Digital brands love designing their own fonts

Twitter announced its own font last week, one of several digital brands to do the same.

Last week, Twitter changed its typeface from Segoe UI to its own Chirp, which it says blends American Gothic, European Grotesque, and “quirks of early woodcut specimens.”

Digital brands love designing their own fonts

It’s designed to be both “messy and sharp,” suitable for both silly and serious Tweets.

Many digital companies come up with their own typefaces

Sans-serif fonts like Ariel or Verdana are often considered more legible online than serif fonts like Times New Roman or Garamond — including for people with dyslexia.

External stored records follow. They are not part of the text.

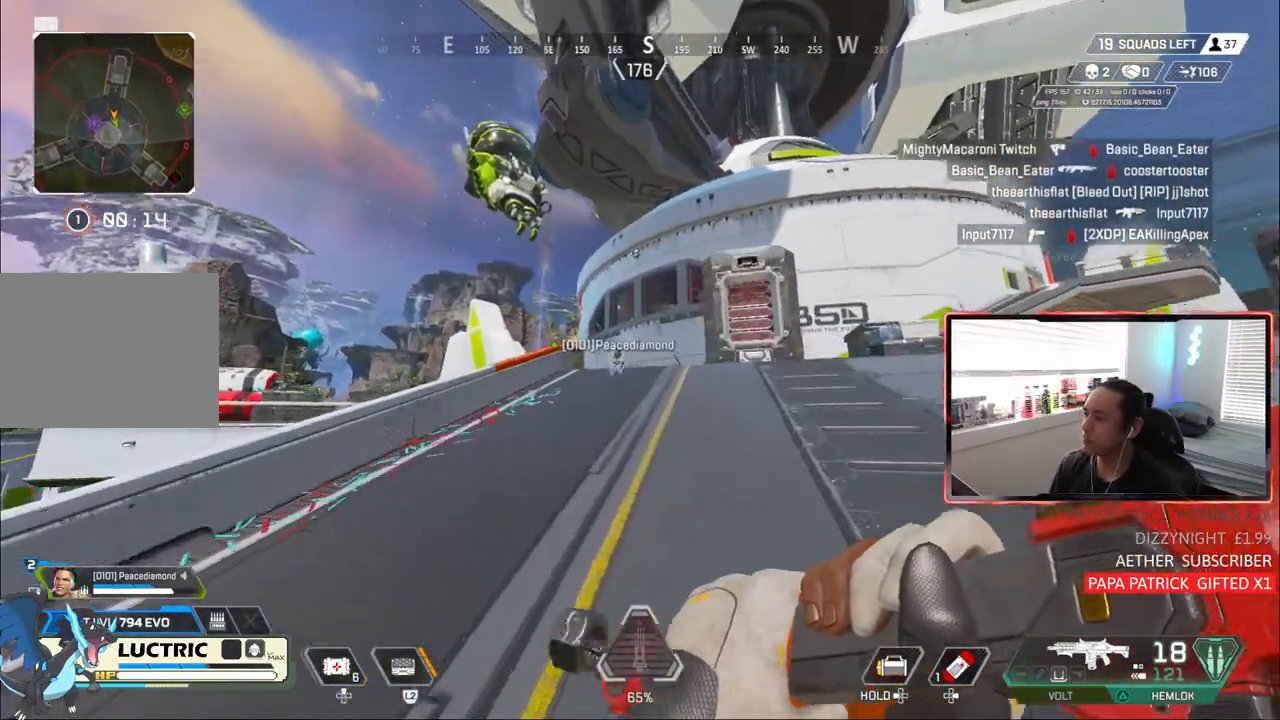
{"dt_ms": 500, "buttons": [], "left_stick": "up", "right_stick": "center", "events": []}
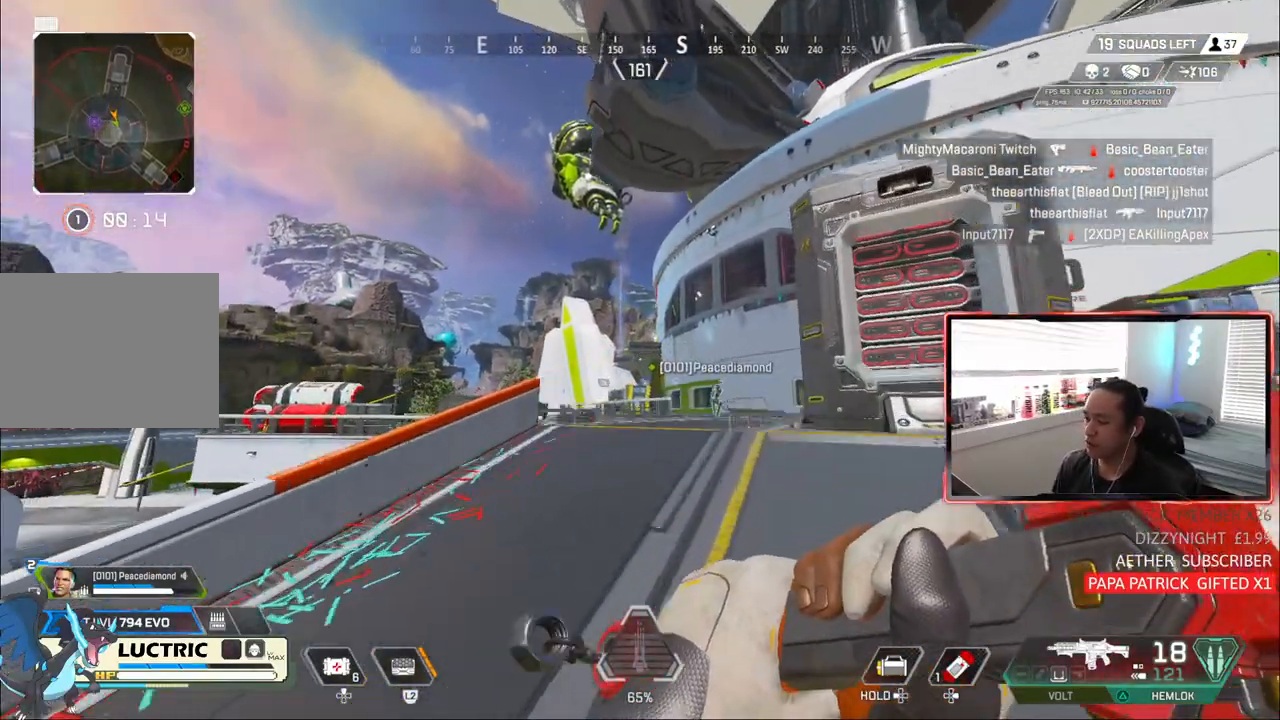
{"dt_ms": 500, "buttons": ["TRIANGLE"], "left_stick": "up", "right_stick": "center", "events": [[483, "TRIANGLE", "down"]]}
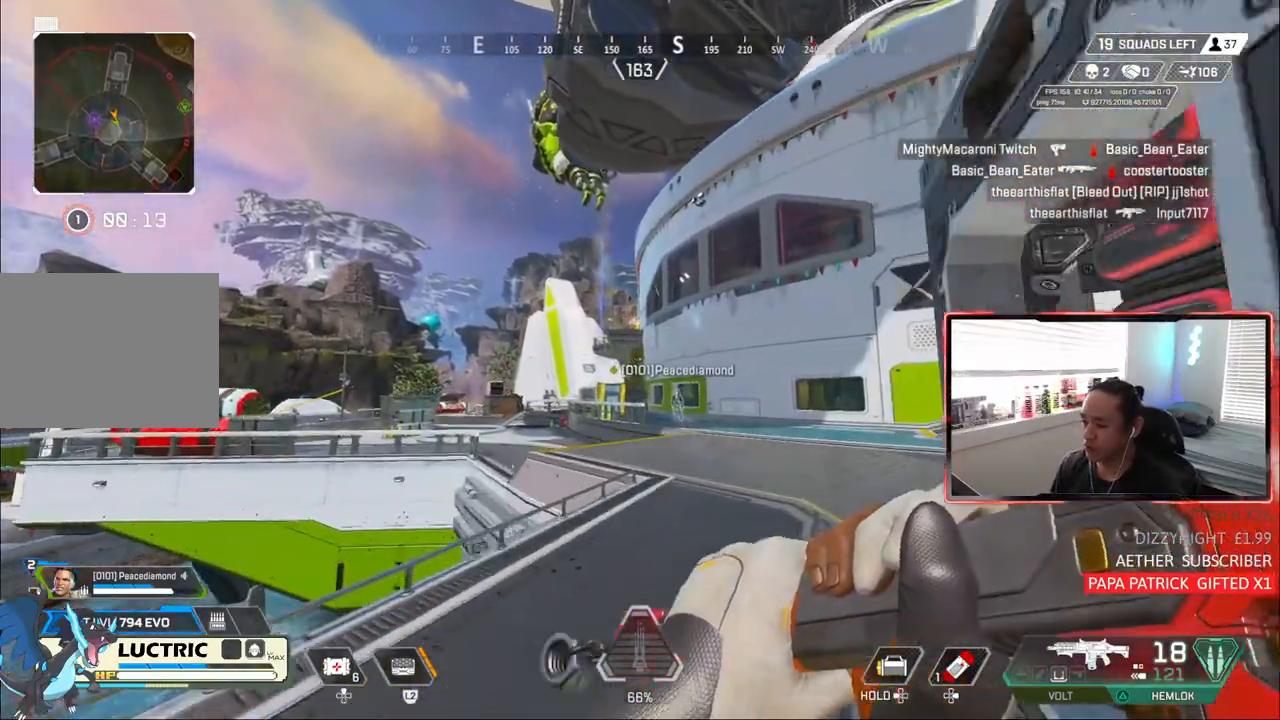
{"dt_ms": 500, "buttons": [], "left_stick": "up", "right_stick": "center", "events": [[67, "TRIANGLE", "up"]]}
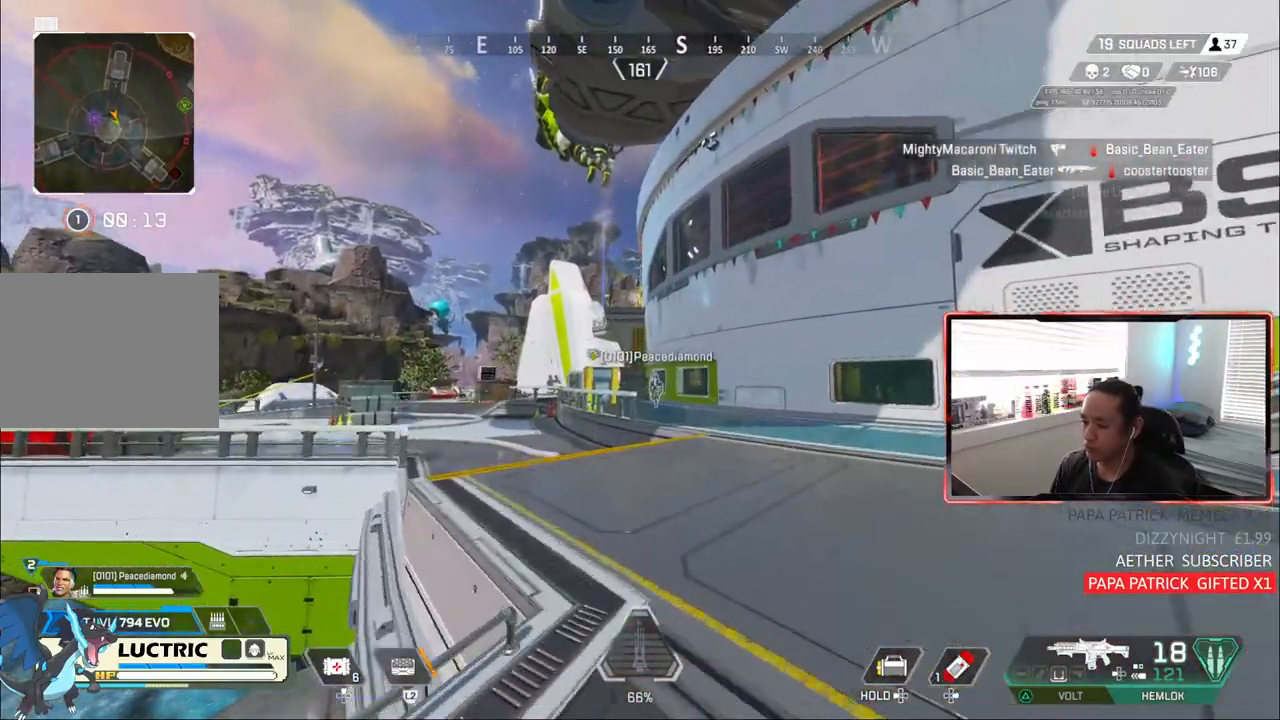
{"dt_ms": 500, "buttons": [], "left_stick": "up", "right_stick": "center", "events": []}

Fonts are also designed to be memorable and evoke the right emotions:

  • Netflix switched to its own typeface, Netflix Sans, in 2018. It’s got “cinematic” uppercases and “compact and efficient” lowercases.
  • Apple’s Chicago typeface, designed by Susan Kare in 1984 for the 1st Macs, had to be legible on low-res screens.
  • Airbnb’s blocky Cereal typeface had to be legible both online and on billboards, and feel “friendly and approachable.”
  • Facebook created an all-caps wordmark to differentiate the company from the app, and its lowercase blue wordmark.
  • Ebay debuted Market Sans in 2017, plus a flowchart explaining how it’d ensure the new font didn’t slow down browsing.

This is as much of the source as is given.